Required work:
Retype, exactly as they stand, the lines from the start of the data to the line that contains "right elbow: (535, 489)", both ends included. Leave the pictures out.

Exercise inputs:
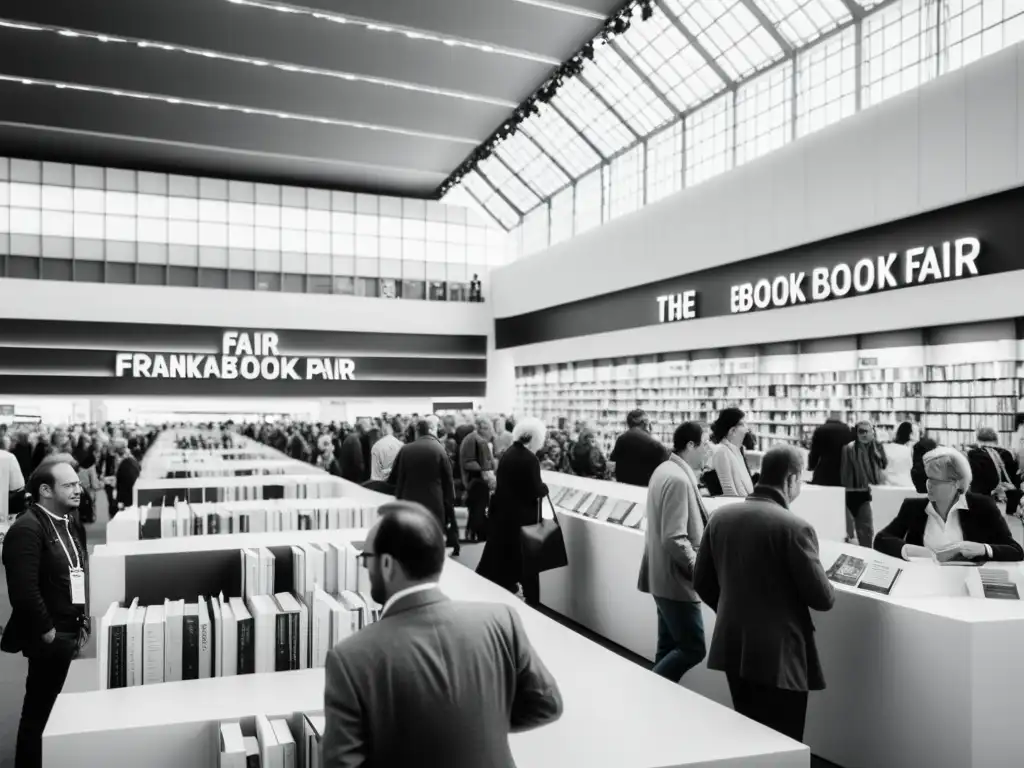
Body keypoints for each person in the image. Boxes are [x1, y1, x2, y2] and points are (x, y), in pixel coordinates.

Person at [323, 502, 562, 767]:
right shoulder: (501, 620)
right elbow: (547, 703)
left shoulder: (350, 658)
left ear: (388, 564)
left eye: (366, 558)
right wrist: (480, 726)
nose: (366, 568)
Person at [694, 445, 835, 743]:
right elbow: (823, 599)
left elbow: (701, 581)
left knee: (749, 734)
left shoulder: (720, 518)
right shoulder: (795, 528)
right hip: (781, 654)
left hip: (733, 645)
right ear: (791, 479)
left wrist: (733, 611)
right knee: (785, 738)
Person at [1, 460, 91, 768]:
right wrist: (47, 630)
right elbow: (24, 590)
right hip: (50, 635)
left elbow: (77, 571)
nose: (78, 490)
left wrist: (83, 619)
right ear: (45, 490)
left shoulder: (65, 521)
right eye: (69, 485)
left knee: (55, 710)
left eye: (78, 484)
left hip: (69, 628)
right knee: (39, 712)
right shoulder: (27, 528)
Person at [637, 421, 713, 683]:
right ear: (690, 445)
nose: (709, 450)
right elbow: (674, 537)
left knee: (668, 646)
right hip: (676, 580)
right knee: (693, 648)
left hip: (661, 575)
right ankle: (649, 692)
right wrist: (698, 569)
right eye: (705, 444)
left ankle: (657, 703)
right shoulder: (679, 479)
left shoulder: (664, 470)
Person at [874, 446, 1024, 562]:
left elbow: (1015, 550)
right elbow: (881, 539)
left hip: (965, 590)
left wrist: (983, 549)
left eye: (936, 481)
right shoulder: (913, 507)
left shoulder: (982, 507)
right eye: (928, 479)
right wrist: (914, 551)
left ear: (957, 483)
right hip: (921, 586)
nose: (929, 485)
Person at [475, 418, 550, 606]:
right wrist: (545, 488)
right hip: (522, 520)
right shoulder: (529, 458)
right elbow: (535, 489)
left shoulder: (509, 453)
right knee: (527, 565)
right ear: (536, 437)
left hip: (504, 518)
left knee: (503, 561)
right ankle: (532, 602)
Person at [390, 416, 458, 554]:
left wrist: (398, 500)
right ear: (429, 431)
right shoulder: (439, 449)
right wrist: (449, 504)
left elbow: (398, 478)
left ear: (417, 433)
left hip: (410, 502)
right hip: (434, 502)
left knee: (411, 540)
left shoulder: (406, 450)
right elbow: (447, 481)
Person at [839, 421, 887, 546]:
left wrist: (876, 450)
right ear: (857, 433)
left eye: (868, 431)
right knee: (849, 533)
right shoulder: (849, 448)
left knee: (866, 530)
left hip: (867, 493)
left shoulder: (877, 447)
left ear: (873, 432)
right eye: (861, 431)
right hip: (851, 492)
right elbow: (845, 473)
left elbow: (884, 464)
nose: (864, 434)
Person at [610, 409, 670, 488]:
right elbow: (666, 463)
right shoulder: (653, 441)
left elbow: (612, 460)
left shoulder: (621, 439)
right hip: (646, 487)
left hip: (624, 486)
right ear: (645, 422)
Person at [459, 416, 496, 542]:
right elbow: (482, 468)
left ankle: (471, 535)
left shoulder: (469, 438)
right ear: (484, 428)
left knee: (474, 512)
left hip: (471, 483)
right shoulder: (480, 441)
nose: (492, 433)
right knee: (479, 512)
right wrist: (491, 479)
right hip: (479, 483)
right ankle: (477, 538)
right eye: (490, 429)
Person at [967, 426, 1021, 511]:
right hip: (1007, 503)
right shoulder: (1007, 453)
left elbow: (973, 479)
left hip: (983, 501)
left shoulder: (973, 454)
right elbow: (1015, 478)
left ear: (977, 439)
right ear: (996, 438)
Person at [709, 408, 754, 497]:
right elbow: (729, 492)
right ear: (732, 431)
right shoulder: (722, 452)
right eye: (743, 424)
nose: (747, 429)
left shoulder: (737, 451)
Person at [807, 411, 854, 487]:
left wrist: (811, 466)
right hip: (842, 471)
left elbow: (814, 452)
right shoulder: (848, 430)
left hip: (824, 471)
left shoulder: (820, 430)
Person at [369, 417, 403, 484]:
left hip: (383, 488)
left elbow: (375, 476)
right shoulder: (403, 445)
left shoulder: (377, 446)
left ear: (387, 427)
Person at [883, 421, 915, 487]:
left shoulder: (886, 447)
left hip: (888, 484)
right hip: (906, 485)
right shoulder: (908, 450)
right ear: (910, 434)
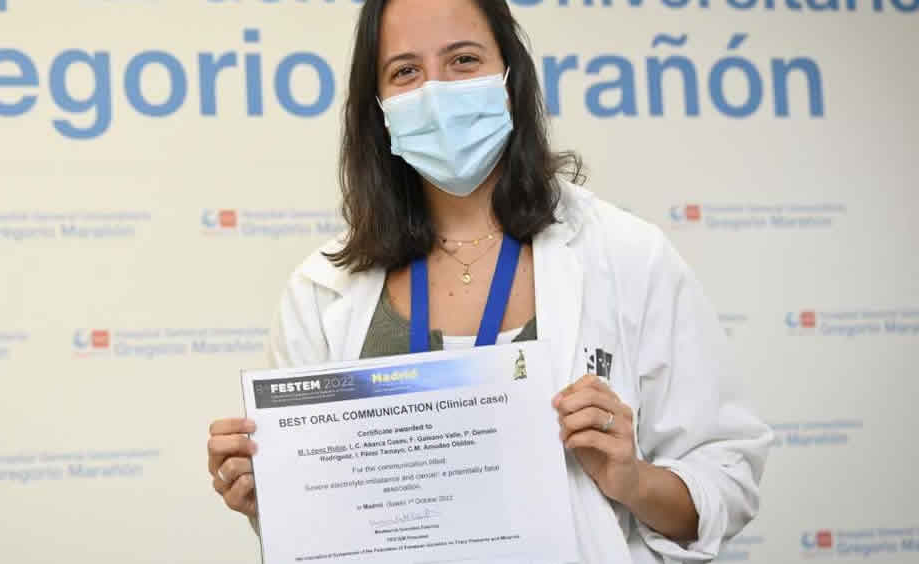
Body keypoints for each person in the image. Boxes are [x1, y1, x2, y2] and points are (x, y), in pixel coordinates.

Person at [206, 0, 772, 561]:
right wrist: (273, 495)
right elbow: (326, 530)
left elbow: (725, 482)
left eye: (463, 60)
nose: (436, 92)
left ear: (509, 77)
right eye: (405, 71)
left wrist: (631, 479)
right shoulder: (321, 289)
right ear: (377, 107)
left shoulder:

Response box:
Body keypoints for each person in the image. Boxes are [x1, y1, x2, y2] and points are (x, y), in pixel coordinates.

Person at [323, 502, 562, 767]:
right shoulder: (501, 620)
right elbow: (547, 703)
left shoulder: (350, 658)
left ear: (388, 564)
left eye: (366, 558)
right wrist: (480, 726)
nose: (366, 568)
Person at [694, 445, 835, 743]:
right elbow: (823, 599)
left elbow: (701, 581)
left knee: (749, 734)
left shoulder: (720, 518)
right shoulder: (795, 528)
right hip: (781, 654)
left hip: (733, 645)
right ear: (791, 479)
left wrist: (733, 611)
right knee: (785, 738)
Person at [1, 460, 91, 768]:
right wrist: (47, 630)
right elbow: (24, 590)
right hip: (50, 635)
left elbow: (77, 571)
nose: (78, 490)
left wrist: (83, 619)
right ear: (45, 490)
left shoulder: (65, 521)
right eye: (69, 485)
left knee: (55, 710)
left eye: (78, 484)
left hip: (69, 628)
right knee: (39, 712)
right shoulder: (27, 528)
Person at [637, 421, 713, 683]:
right ear: (690, 445)
nose: (709, 450)
right elbow: (674, 537)
left knee: (668, 646)
right hip: (676, 580)
right knee: (693, 648)
left hip: (661, 575)
right ankle: (649, 692)
right wrist: (698, 569)
right eye: (705, 444)
left ankle: (657, 703)
right shoulder: (679, 479)
left shoulder: (664, 470)
Person at [874, 446, 1024, 562]:
left elbow: (1015, 550)
right elbow: (881, 539)
left hip: (965, 590)
left wrist: (983, 549)
left eye: (936, 481)
right shoulder: (913, 507)
left shoulder: (982, 507)
right eye: (928, 479)
right wrist: (914, 551)
left ear: (957, 483)
right hip: (921, 586)
nose: (929, 485)
Person at [475, 418, 550, 606]:
right wrist: (545, 488)
right hip: (522, 520)
right shoulder: (529, 458)
right elbow: (535, 489)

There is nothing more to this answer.